Exercise set
• 1. Please transcribe the Marvel Netflix thread, beginning at the words "It's also rumored" and stopping after "but he fits)".
• 2. Using the Marvel Netflix thread, mark each statement yes or no and quote the words that decide it. (a) Daredevil season 2 is planned for an early 2016 release. (b) Cyan liked the show more than Daredevil. (c) The poster who shares the source is sure it is trustworthy.

** Text segment follows **

It's also rumored that a punisher serie would come to netflix, also being a part of the Defenders. (I think he is not originally a part of the defenders, but he fits)

A source, however I don't know how trustworthy it is:
http://www.pajiba.com/netflix_movie...anges-to-its-punisher-and-iron-fist-plans.php

And some cool pictures of Cage and Jones for the people who read the comics:


Spoiler: Pictures


----------



## Jack_Sparrow (Dec 14, 2015)

Cyan said:


> I watched it fully this weekend.
> I liked it, but slightly less than daredevil.
> 
> The first episode was slow, I wondered where super heroes and marvel universe disappeared to.
> ...


https://en.wikipedia.org/wiki/Daredevil_(season_2)


----------



## Saiyan Lusitano (Dec 14, 2015)

DD Season 2 is planned for "Early" 2016 release. The moment it's out I won't care one bit for the teen-drama DC shows that are on The CW.


----------



## Jack_Sparrow (Dec 14, 2015)

Saiyan Lusitano said:


> DD Season 2 is planned for "Early" 2016 release. The moment it's out I won't care one bit for the teen-drama DC shows that are on The CW.


Agreed, Marvel's netflix is hardcore.


----------



## BORTZ (Jan 11, 2016)

The fiancee wants to watch this with me, I guess I'll dive in soon.


----------

** End of Text segment **
** Information given follows **

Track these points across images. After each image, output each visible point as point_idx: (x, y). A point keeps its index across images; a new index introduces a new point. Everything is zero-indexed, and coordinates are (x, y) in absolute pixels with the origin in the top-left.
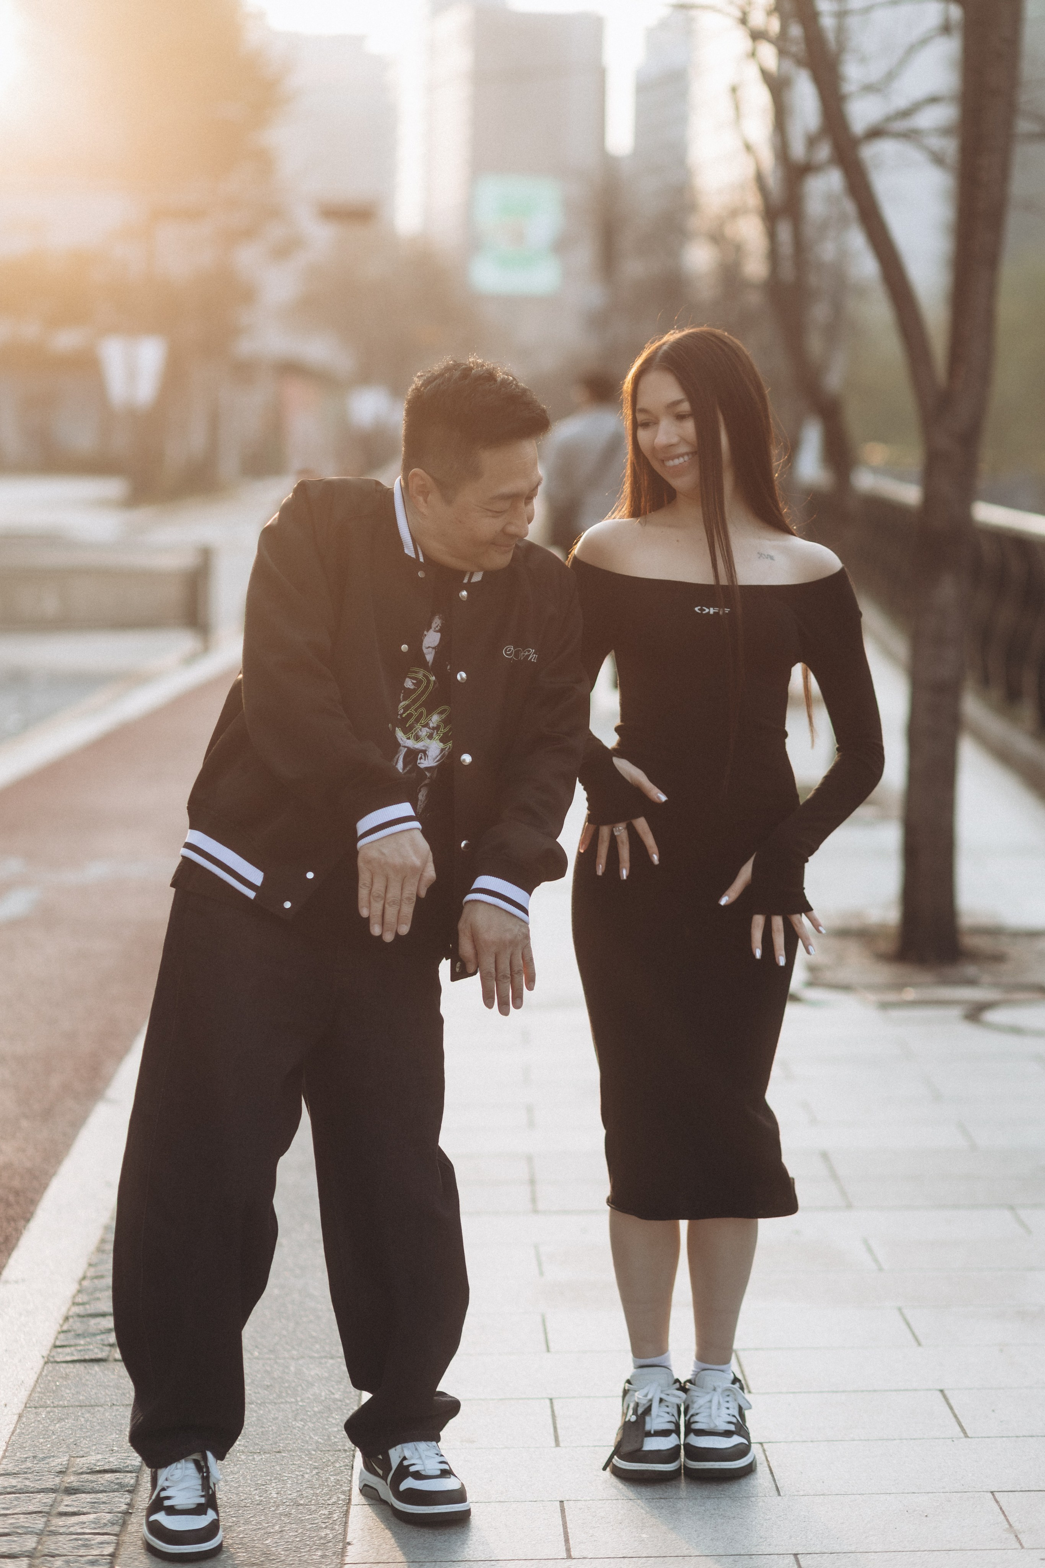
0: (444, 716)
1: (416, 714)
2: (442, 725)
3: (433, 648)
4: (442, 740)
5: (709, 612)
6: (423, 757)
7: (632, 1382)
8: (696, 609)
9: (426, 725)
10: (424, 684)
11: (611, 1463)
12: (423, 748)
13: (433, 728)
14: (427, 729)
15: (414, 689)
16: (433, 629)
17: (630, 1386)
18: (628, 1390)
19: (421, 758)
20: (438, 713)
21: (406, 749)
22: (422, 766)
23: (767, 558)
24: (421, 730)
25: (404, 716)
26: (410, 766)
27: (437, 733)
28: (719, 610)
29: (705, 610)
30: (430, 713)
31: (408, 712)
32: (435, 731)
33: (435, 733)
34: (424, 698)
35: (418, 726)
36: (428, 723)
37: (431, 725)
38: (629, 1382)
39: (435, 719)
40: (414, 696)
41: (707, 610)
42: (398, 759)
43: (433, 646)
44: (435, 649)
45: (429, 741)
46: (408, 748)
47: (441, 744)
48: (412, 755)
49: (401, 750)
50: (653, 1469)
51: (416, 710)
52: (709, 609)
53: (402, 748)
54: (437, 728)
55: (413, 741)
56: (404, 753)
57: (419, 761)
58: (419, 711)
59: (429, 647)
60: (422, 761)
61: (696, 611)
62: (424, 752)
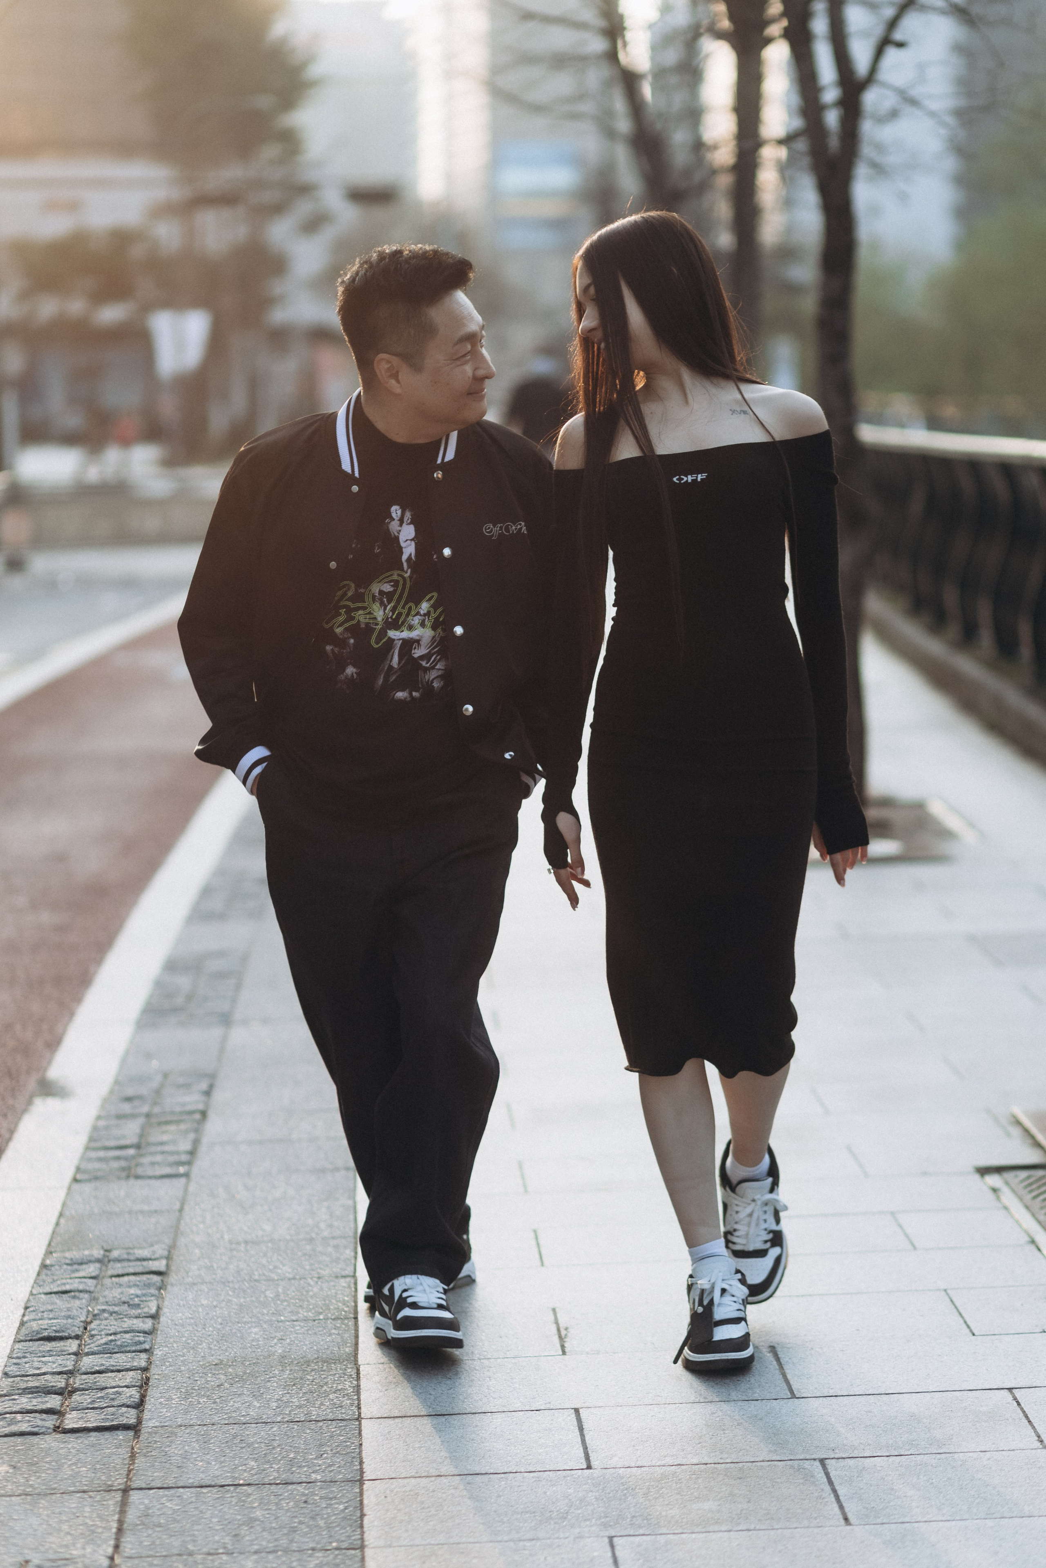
0: (432, 602)
1: (405, 611)
2: (432, 610)
3: (411, 540)
4: (434, 628)
5: (687, 481)
6: (417, 647)
7: (694, 1276)
8: (675, 479)
9: (418, 614)
10: (401, 582)
11: (682, 1356)
12: (418, 638)
13: (425, 615)
14: (419, 617)
15: (394, 590)
16: (405, 522)
17: (693, 1279)
18: (692, 1284)
19: (415, 648)
20: (427, 601)
21: (401, 641)
22: (416, 656)
23: (740, 413)
24: (413, 620)
25: (394, 617)
26: (406, 658)
27: (429, 619)
28: (697, 477)
29: (683, 479)
30: (418, 603)
31: (397, 612)
32: (427, 617)
33: (427, 620)
34: (405, 595)
35: (410, 617)
36: (418, 612)
37: (422, 612)
38: (691, 1276)
39: (425, 606)
40: (396, 596)
41: (685, 479)
42: (392, 656)
43: (411, 538)
44: (414, 541)
45: (422, 629)
46: (404, 640)
47: (433, 632)
48: (408, 645)
49: (396, 644)
50: (726, 1358)
51: (403, 607)
52: (687, 477)
53: (396, 642)
54: (428, 614)
55: (407, 631)
56: (398, 648)
57: (413, 652)
58: (407, 607)
59: (407, 540)
60: (416, 651)
61: (674, 482)
62: (418, 641)
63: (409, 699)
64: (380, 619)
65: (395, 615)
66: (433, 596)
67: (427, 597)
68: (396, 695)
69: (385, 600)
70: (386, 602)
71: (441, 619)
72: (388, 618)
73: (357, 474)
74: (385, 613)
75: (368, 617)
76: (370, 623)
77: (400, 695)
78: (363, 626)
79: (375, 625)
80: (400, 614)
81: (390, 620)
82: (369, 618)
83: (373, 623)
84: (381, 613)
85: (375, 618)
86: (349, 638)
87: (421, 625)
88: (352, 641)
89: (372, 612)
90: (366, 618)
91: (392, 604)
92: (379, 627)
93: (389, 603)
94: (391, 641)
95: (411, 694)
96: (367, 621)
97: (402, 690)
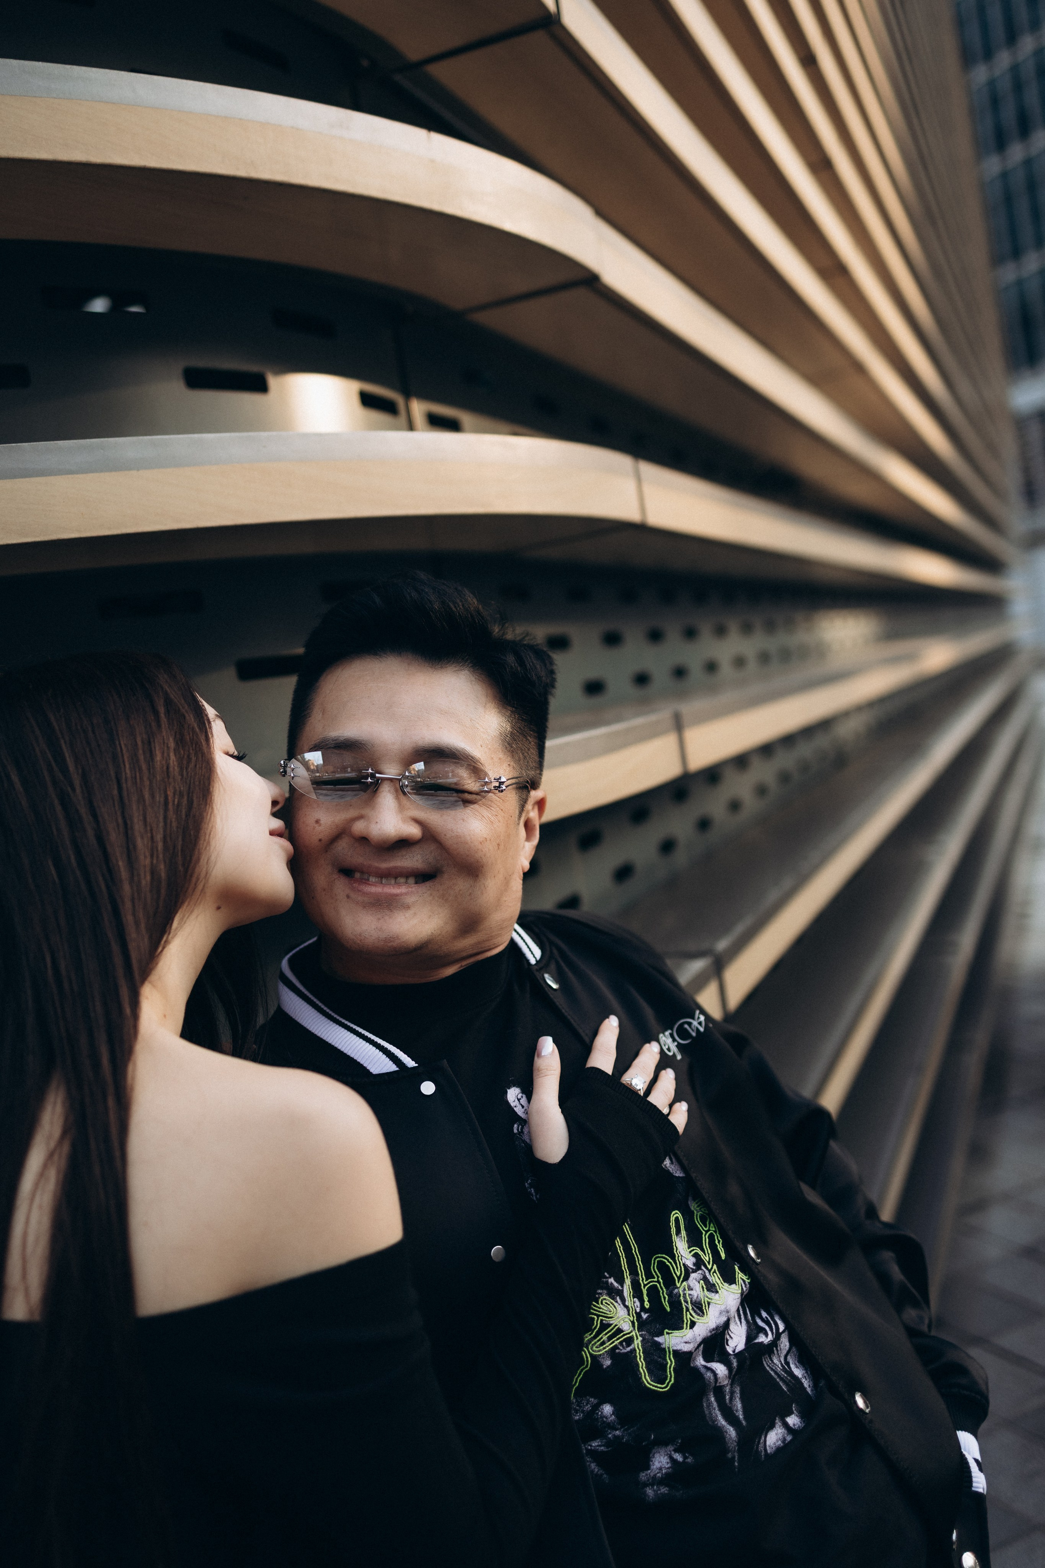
63: (789, 1438)
64: (626, 1327)
65: (646, 1298)
66: (677, 1219)
67: (673, 1230)
68: (768, 1443)
69: (611, 1280)
70: (616, 1284)
71: (723, 1256)
72: (638, 1315)
73: (410, 1063)
74: (627, 1307)
75: (605, 1338)
76: (616, 1347)
77: (774, 1438)
78: (608, 1362)
79: (629, 1345)
80: (653, 1292)
81: (645, 1316)
82: (610, 1338)
83: (621, 1343)
84: (621, 1312)
85: (620, 1331)
86: (596, 1407)
87: (708, 1290)
88: (607, 1409)
89: (605, 1322)
90: (603, 1343)
91: (628, 1281)
92: (638, 1342)
93: (621, 1282)
94: (683, 1358)
95: (786, 1425)
96: (609, 1346)
97: (772, 1427)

** End of Information given **

Responses for each task
• 1.
It's also rumored that a punisher serie would come to netflix, also being a part of the Defenders. (I think he is not originally a part of the defenders, but he fits)

• 2.
(a) Yes: "DD Season 2 is planned for "Early" 2016 release."
(b) No: "I liked it, but slightly less than daredevil."
(c) No: "however I don't know how trustworthy it is"